Modern soundings to 10994 m have since been found near the site of Challengers original sounding. Challengers discovery of this depth was a key finding of the expedition in broadening oceanographic knowledge about the ocean's depth and extent; the depression, the Challenger Deep, now bears the name of the vessel and its successor, HMS Challenger II, which in 1951 identified a depth of 5,944 fathoms nearby. Thomas Gaskell, the Chief Scientist on HMS Challenger II, observed that the later measurementwas not more than 50 miles from the spot where the nineteenth-century Challenger found her deepest depth [...] and it may be thought fitting that a ship with the name Challenger should put the seal on the work of that great pioneering expedition of oceanography.The expedition also verified the existence of the Mid-Atlantic Ridge extending from the southern hemisphere to the northern one.

== Legacy ==
Findings from the Challenger expedition continued to be published until 1895, 19 years after the completion of its journey, by the Challenger Office, Edinburgh, established for that purpose. The report contained 50 volumes and was over 29,500 pages in length. Specimens brought back by Challenger were distributed to the world's foremost experts for examination, which greatly increased the expenses and time required to finalize the report. The report and specimens were displayed at the British Natural History Museum from January to July, 2023. Some specimens, many of which were the first discovered of their kind, are still examined by scientists today.

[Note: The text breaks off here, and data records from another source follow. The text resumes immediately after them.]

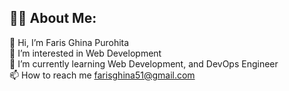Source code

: 
## 👨‍💻 About Me:
👋 Hi, I’m Faris Ghina Purohita<br>
👀 I’m interested in Web Development<br>
🌱 I’m currently learning Web Development, and DevOps Engineer<br>
📫 How to reach me farisghina51@gmail.com<br>
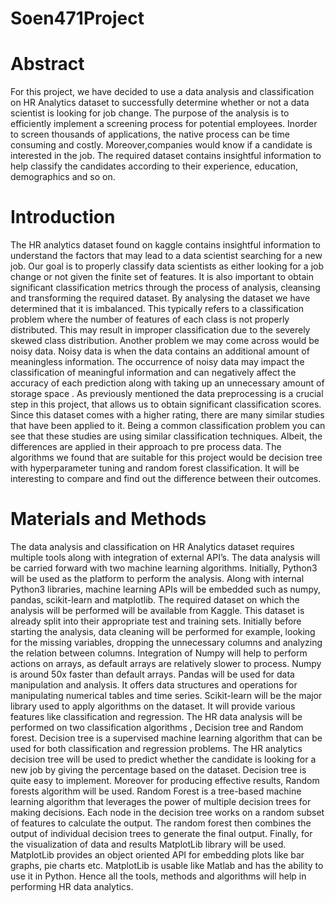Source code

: # Soen471Project

# Abstract

For this project, we have decided to use a data analysis and classification on HR Analytics dataset to successfully determine whether or not a data scientist is looking for job change. The purpose of the analysis is to efficiently implement a screening process for potential employees. Inorder to screen thousands of applications, the native process can be time consuming and costly. Moreover,companies would know if a candidate is interested in the job. The required dataset contains insightful information to help classify the candidates according to their experience, education, demographics and so on.

# Introduction

The HR analytics dataset found on kaggle contains insightful information to understand the factors that may lead to a data scientist searching for a new job. Our goal is to properly classify data scientists as either looking for a job change or not given the finite set of features. It is also important to obtain significant classification metrics through the process of analysis, cleansing and transforming the required dataset. By analysing the dataset we have determined that it is imbalanced. This typically refers to a classification problem where the number of features of each class is not properly distributed. This may result in improper classification due to the severely skewed class distribution. Another problem we may come across would be noisy data. Noisy data is when the data contains an additional amount of meaningless information. The occurrence of noisy data may impact the classification of meaningful information and can negatively affect the accuracy of each prediction along with taking up an unnecessary amount of storage space . As previously mentioned the data preprocessing is a crucial step in this project, that allows us to obtain significant classification scores. Since this dataset comes with a higher rating, there are many similar studies that have been applied to it. Being a common classification problem you can see that these studies are using similar classification techniques. Albeit, the differences are applied in their approach to pre process data. The algorithms we found that are suitable for this project would be decision tree with hyperparameter tuning and random forest classification. It will be interesting to compare and find out the difference between their outcomes.

# Materials and Methods

The data analysis and classification on HR Analytics dataset requires multiple tools along with integration of external API’s. The data analysis will be carried forward with two machine learning algorithms. Initially, Python3 will be used as the platform to  perform the analysis. Along with internal Python3 libraries, machine learning APIs will be embedded such as numpy, pandas, scikit-learn and matplotlib. The required dataset on which the analysis will be performed will be available from Kaggle. This dataset is already split into their appropriate test and training sets. Initially before starting the analysis, data cleaning will be performed for example, looking for the missing variables, dropping the unnecessary columns and analyzing the relation between columns. Integration of Numpy will help to perform actions on arrays, as default arrays are relatively slower to process. Numpy is around 50x faster than default arrays. Pandas will be used for data manipulation and analysis. It offers data structures and operations for manipulating numerical tables and time series. Scikit-learn will be the major library used to apply algorithms on the dataset. It will provide various features like classification and regression. The HR data analysis will be performed on two classification algorithms , Decision tree and Random forest. Decision tree is a supervised machine learning algorithm that can be used for both classification and regression problems. The HR analytics decision tree will be used to predict whether the candidate is looking for a new job by giving the percentage based on the dataset. Decision tree is quite easy to implement. Moreover for producing effective results, Random forests algorithm will be used. Random Forest is a tree-based machine learning algorithm that leverages the power of multiple decision trees for making decisions. Each node in the decision tree works on a random subset of features to calculate the output. The random forest then combines the output of individual decision trees to generate the final output. Finally, for the visualization of data and results MatplotLib library will be used. MatplotLib provides an object oriented API for embedding plots like bar graphs, pie charts etc. MatplotLib is usable like Matlab and has the ability to use it in Python. Hence all the tools, methods and algorithms will help in performing HR data analytics.

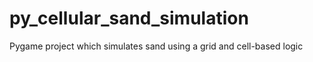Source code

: # py_cellular_sand_simulation
Pygame project which simulates sand using a grid and cell-based logic
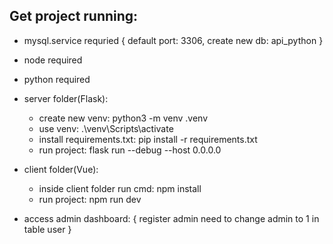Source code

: ## Get project running:
* mysql.service requried { default port: 3306, create new db: api_python }
* node required <br/>
* python required <br/>
* server folder(Flask):
  - create new venv: python3 -m venv .venv
  - use venv: .\venv\Scripts\activate
  - install requirements.txt: pip install -r requirements.txt
  - run project: flask run --debug --host 0.0.0.0

* client folder(Vue):
  - inside client folder run cmd: npm install
  - run project: npm run dev

* access admin dashboard: { register admin need to change admin to 1 in table user }

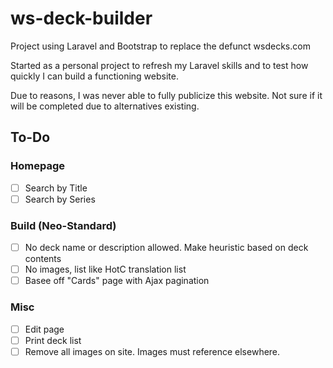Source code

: # ws-deck-builder
Project using Laravel and Bootstrap to replace the defunct wsdecks.com

Started as a personal project to refresh my Laravel skills and to test how quickly I can build a functioning website.

Due to reasons, I was never able to fully publicize this website. Not sure if it will be completed due to alternatives existing.

## To-Do
### Homepage
- [ ] Search by Title
- [ ] Search by Series

### Build (Neo-Standard)
- [ ] No deck name or description allowed. Make heuristic based on deck contents
- [ ] No images, list like HotC translation list
- [ ] Basee off "Cards" page with Ajax pagination

### Misc
- [ ] Edit page
- [ ] Print deck list
- [ ] Remove all images on site. Images must reference elsewhere.
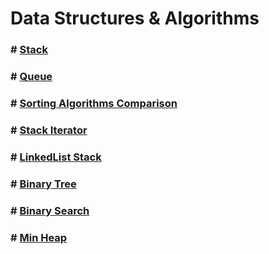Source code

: # Data Structures & Algorithms

### # [Stack](https://gitlab.com/AbdullahHinnawi/datastructuresandalgorithms/-/tree/master/StackProject/src/stackproject)

### # [Queue](https://gitlab.com/AbdullahHinnawi/datastructuresandalgorithms/-/tree/master/QueueProject/src/queueproject)

### # [Sorting Algorithms Comparison](https://gitlab.com/AbdullahHinnawi/datastructuresandalgorithms/-/tree/master/3.LajittelualgoritmienMittaus)

### # [Stack Iterator](https://gitlab.com/AbdullahHinnawi/datastructuresandalgorithms/-/tree/master/5.StackIterator/src/stackiterator)

### # [LinkedList Stack](https://gitlab.com/AbdullahHinnawi/datastructuresandalgorithms/-/tree/master/6.LinkedListStack/src/stackproject)

### # [Binary Tree](https://gitlab.com/AbdullahHinnawi/datastructuresandalgorithms/-/tree/master/BTree/src/btree)

### # [Binary Search](https://gitlab.com/AbdullahHinnawi/datastructuresandalgorithms/-/tree/master/BinarySearch/src/binarysearch)

### # [Min Heap](https://gitlab.com/AbdullahHinnawi/datastructuresandalgorithms/-/tree/master/Heap/src/heap)
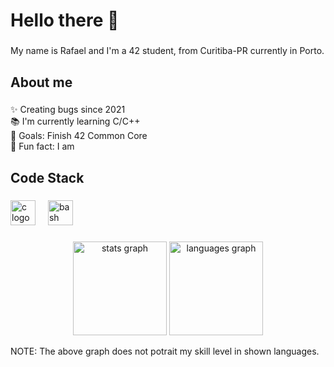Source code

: <h1 align="left">Hello there 👋</h1>

###

<p align="left">My name is Rafael and I'm a 42 student, from Curitiba-PR currently in Porto.</p>

###

<h2 align="left">About me</h2>

###

<p align="left">✨ Creating bugs since 2021<br>📚 I'm currently learning C/C++<br>🎯 Goals: Finish 42 Common Core<br>🎲 Fun fact: I am</p>

###

<h2 align="left">Code Stack</h2>

###

<div align="left">
  <img src="https://cdn.jsdelivr.net/gh/devicons/devicon/icons/c/c-original.svg" height="40" alt="c logo"  />
  <img width="12" />
  <img src="https://cdn.jsdelivr.net/gh/devicons/devicon/icons/bash/bash-original.svg" height="40" alt="bash logo"  />
</div>

###

<div align="center">
  <img src="https://github-readme-stats.vercel.app/api?username=RafaelyRezende&hide_title=false&hide_rank=false&show_icons=true&include_all_commits=true&count_private=true&disable_animations=false&theme=dracula&locale=en&hide_border=false&order=1" height="150" alt="stats graph"  />
  <img src="https://github-readme-stats.vercel.app/api/top-langs?username=RafaelyRezende&locale=en&hide_title=false&layout=compact&card_width=320&langs_count=5&theme=dracula&hide_border=false&order=2" height="150" alt="languages graph"  />
</div>

<italic>NOTE: The above graph does not potrait my skill level in shown languages.</italic>

###
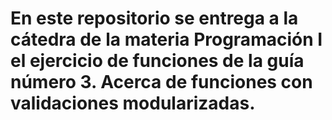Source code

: # En este repositorio se entrega a la cátedra de la materia Programación I el ejercicio de funciones de la guía número 3. Acerca de funciones con validaciones modularizadas.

A large number of scientists worked on categorizing the material brought back from the expedition including the paleontologist Gabriel Warton Lee. George Albert Boulenger, herpetologist at the Natural History Museum, named a species of lizard, Saproscincus challengeri, after Challenger.

Before the Challenger expedition, oceanography had been mainly speculative. As the first true oceanographic cruise, the Challenger expedition laid the groundwork for an entire academic and research discipline. "Challenger" was applied to such varied phenomena as the Challenger Society for Marine Science, the oceanographic and marine geological survey ship and the Space Shuttle Challenger.